Le
Labyrinthe
Planche
du Frère Orateur
Selon son étymologie, le mot
Labyrinthe (du latin
labitinthus, du grec laburinthos) désigne, au XVe
siècle, « un bâtiment
dont l’issue est difficile à
trouver ». Peut-être, mais qu’il
s’agisse
d'un bâtiment ou d’un simple tracé, ce
qui importe le plus n’est pas d’y
pénétrer, mais de découvrir
l’issue et le plus juste moyen d’en sortir.
Comme tout autre
symbole, le Labyrinthe est né de
l’imagination humaine. Il tente d’exprimer
l’inexprimable auquel se heurte le
monde des mots, face au mystère que pose tant le visible que
l’Invisible.
Le Labyrinthe peut
être rapproché de
l’organisation complexe des mythes et des arcanes. On
pourrait dire qu’il
représente la somme, car la tradition peut être
labyrinthique. Elle comporte
volontairement, du moins le semble-t-il, des zones d’ombres
propres à égarer
ceux qui manquent de perspicacité, d’intuition,
voir simplement de ténacité et
d’audace.
La notion de
Labyrinthe a pu être aussi suscitée
par l’obsession de sortir de tout lieu où
l’on se trouve pris dans un écheveau
de voies diverses, et dont aucune ne conduit apparemment à
une issue. Quoi
qu’il en soit, le Labyrinthe implique la
nécessité et l’obligation de
découvrir
une secrète issue.

__DONNÉES À TRAITER__:
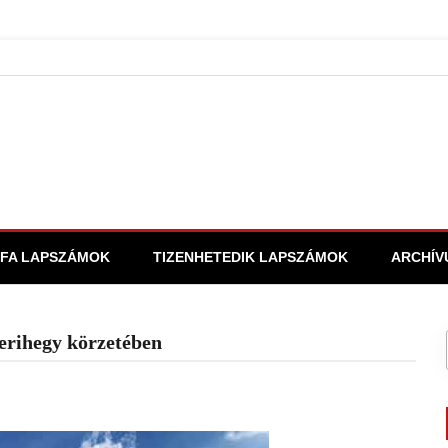
FA LAPSZÁMOK
TIZENHETEDIK LAPSZÁMOK
ARCHÍV
 Ferihegy körzetében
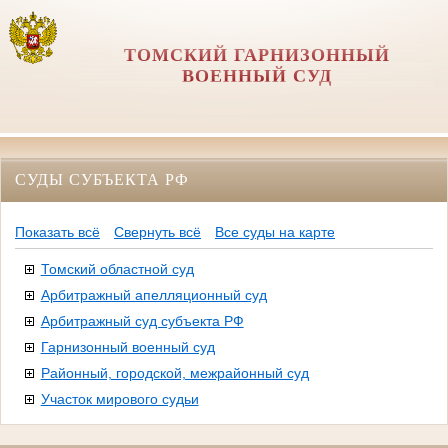
ТОМСКИЙ ГАРНИЗОННЫЙ
ВОЕННЫЙ СУД
СУДЫ СУБЪЕКТА РФ
Показать всё
Свернуть всё
Все суды на карте
Томский областной суд
Арбитражный апелляционный суд
Арбитражный суд субъекта РФ
Гарнизонный военный суд
Районный, городской, межрайонный суд
Участок мирового судьи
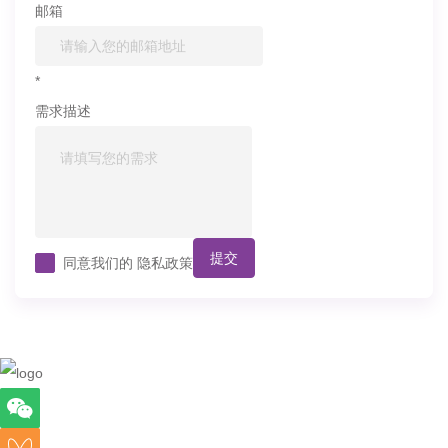
邮箱
*
需求描述
提交
同意我们的
隐私政策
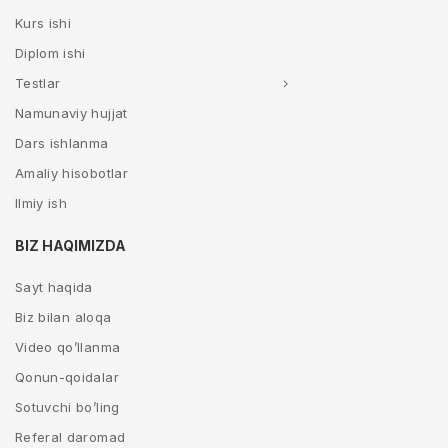
Kurs ishi
Diplom ishi
Testlar
Namunaviy hujjat
Dars ishlanma
Amaliy hisobotlar
Ilmiy ish
BIZ HAQIMIZDA
Sayt haqida
Biz bilan aloqa
Video qo’llanma
Qonun-qoidalar
Sotuvchi bo’ling
Referal daromad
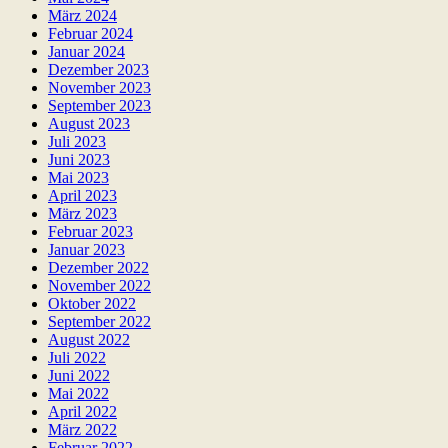
März 2024
Februar 2024
Januar 2024
Dezember 2023
November 2023
September 2023
August 2023
Juli 2023
Juni 2023
Mai 2023
April 2023
März 2023
Februar 2023
Januar 2023
Dezember 2022
November 2022
Oktober 2022
September 2022
August 2022
Juli 2022
Juni 2022
Mai 2022
April 2022
März 2022
Februar 2022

__TRAVAIL DEMANDÉ__:
A. Reproduisez intégralement le texte sur le Labyrinthe, sans y changer quoi que ce soit.
B. Recopiez à l'identique toutes les lignes des enregistrements, en laissant les images de côté.
Le texte et les enregistrements sont indépendants l'un de l'autre.

__RÉSULTATS OBTENUS__:
A.
Le
Labyrinthe
Planche
du Frère Orateur
Selon son étymologie, le mot
Labyrinthe (du latin
labitinthus, du grec laburinthos) désigne, au XVe
siècle, « un bâtiment
dont l’issue est difficile à
trouver ». Peut-être, mais qu’il
s’agisse
d'un bâtiment ou d’un simple tracé, ce
qui importe le plus n’est pas d’y
pénétrer, mais de découvrir
l’issue et le plus juste moyen d’en sortir.
Comme tout autre
symbole, le Labyrinthe est né de
l’imagination humaine. Il tente d’exprimer
l’inexprimable auquel se heurte le
monde des mots, face au mystère que pose tant le visible que
l’Invisible.
Le Labyrinthe peut
être rapproché de
l’organisation complexe des mythes et des arcanes. On
pourrait dire qu’il
représente la somme, car la tradition peut être
labyrinthique. Elle comporte
volontairement, du moins le semble-t-il, des zones d’ombres
propres à égarer
ceux qui manquent de perspicacité, d’intuition,
voir simplement de ténacité et
d’audace.
La notion de
Labyrinthe a pu être aussi suscitée
par l’obsession de sortir de tout lieu où
l’on se trouve pris dans un écheveau
de voies diverses, et dont aucune ne conduit apparemment à
une issue. Quoi
qu’il en soit, le Labyrinthe implique la
nécessité et l’obligation de
découvrir
une secrète issue.

B.
FA LAPSZÁMOK
TIZENHETEDIK LAPSZÁMOK
ARCHÍV
 Ferihegy körzetében
ТОМСКИЙ ГАРНИЗОННЫЙ
ВОЕННЫЙ СУД
СУДЫ СУБЪЕКТА РФ
Показать всё
Свернуть всё
Все суды на карте
Томский областной суд
Арбитражный апелляционный суд
Арбитражный суд субъекта РФ
Гарнизонный военный суд
Районный, городской, межрайонный суд
Участок мирового судьи
邮箱
*
需求描述
提交
同意我们的
隐私政策
Kurs ishi
Diplom ishi
Testlar
Namunaviy hujjat
Dars ishlanma
Amaliy hisobotlar
Ilmiy ish
BIZ HAQIMIZDA
Sayt haqida
Biz bilan aloqa
Video qo’llanma
Qonun-qoidalar
Sotuvchi bo’ling
Referal daromad
März 2024
Februar 2024
Januar 2024
Dezember 2023
November 2023
September 2023
August 2023
Juli 2023
Juni 2023
Mai 2023
April 2023
März 2023
Februar 2023
Januar 2023
Dezember 2022
November 2022
Oktober 2022
September 2022
August 2022
Juli 2022
Juni 2022
Mai 2022
April 2022
März 2022
Februar 2022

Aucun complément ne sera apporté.